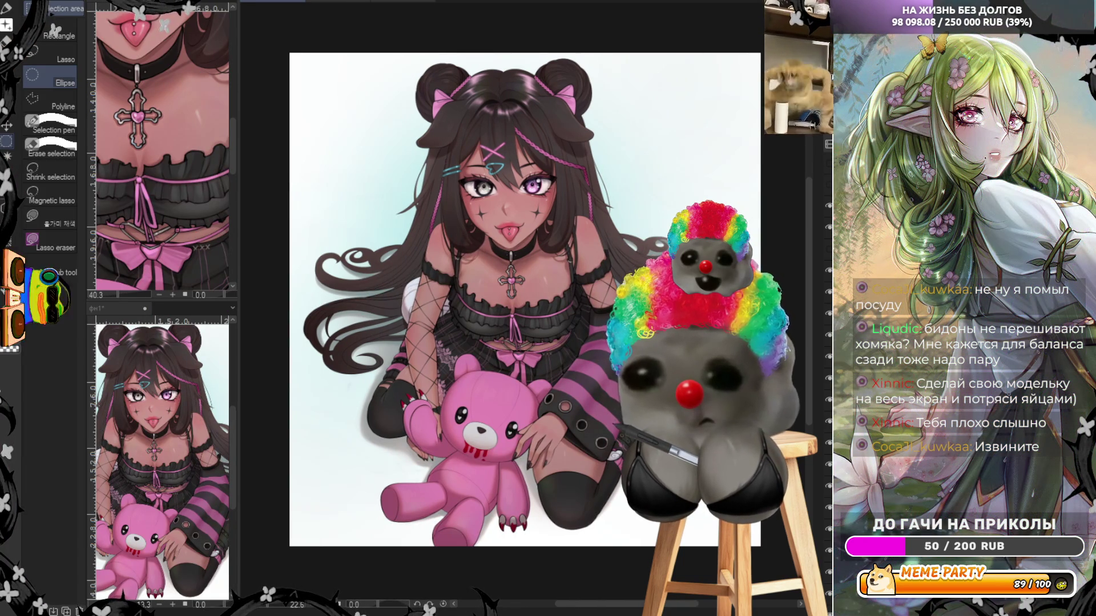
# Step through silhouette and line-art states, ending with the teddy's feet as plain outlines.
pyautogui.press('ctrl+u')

───

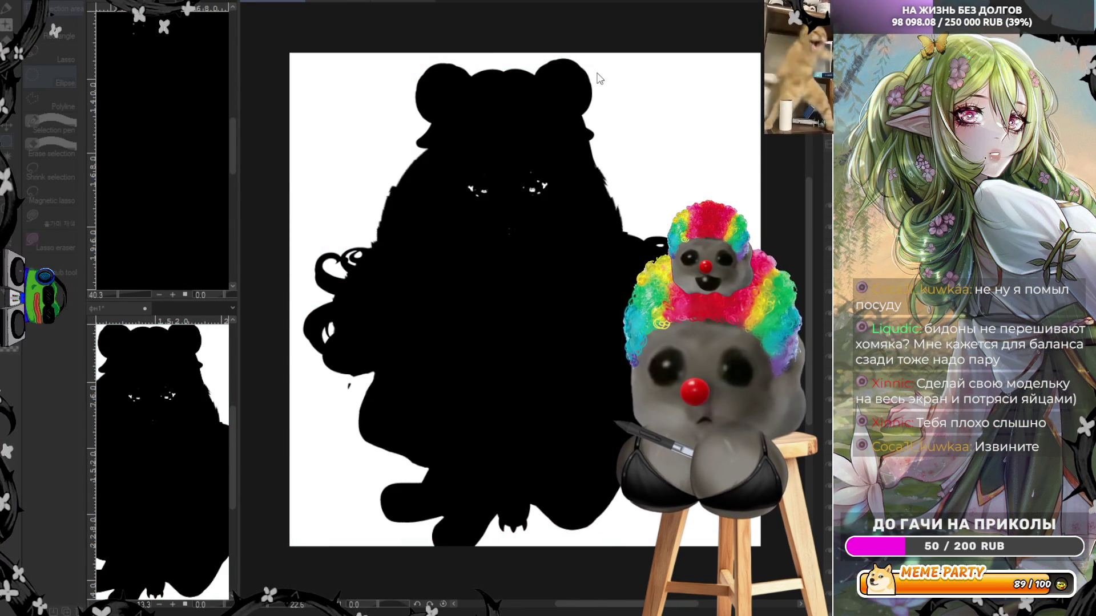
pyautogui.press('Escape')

───

### WORK REQUIRED
Could you repeat exactly the lines in the listing above from the one with "# Step through" down to the one with "pyautogui.press('ctrl+u')"? Include both of those lines.

### WRITTEN RESPONSE
# Step through silhouette and line-art states, ending with the teddy's feet as plain outlines.
pyautogui.press('ctrl+u')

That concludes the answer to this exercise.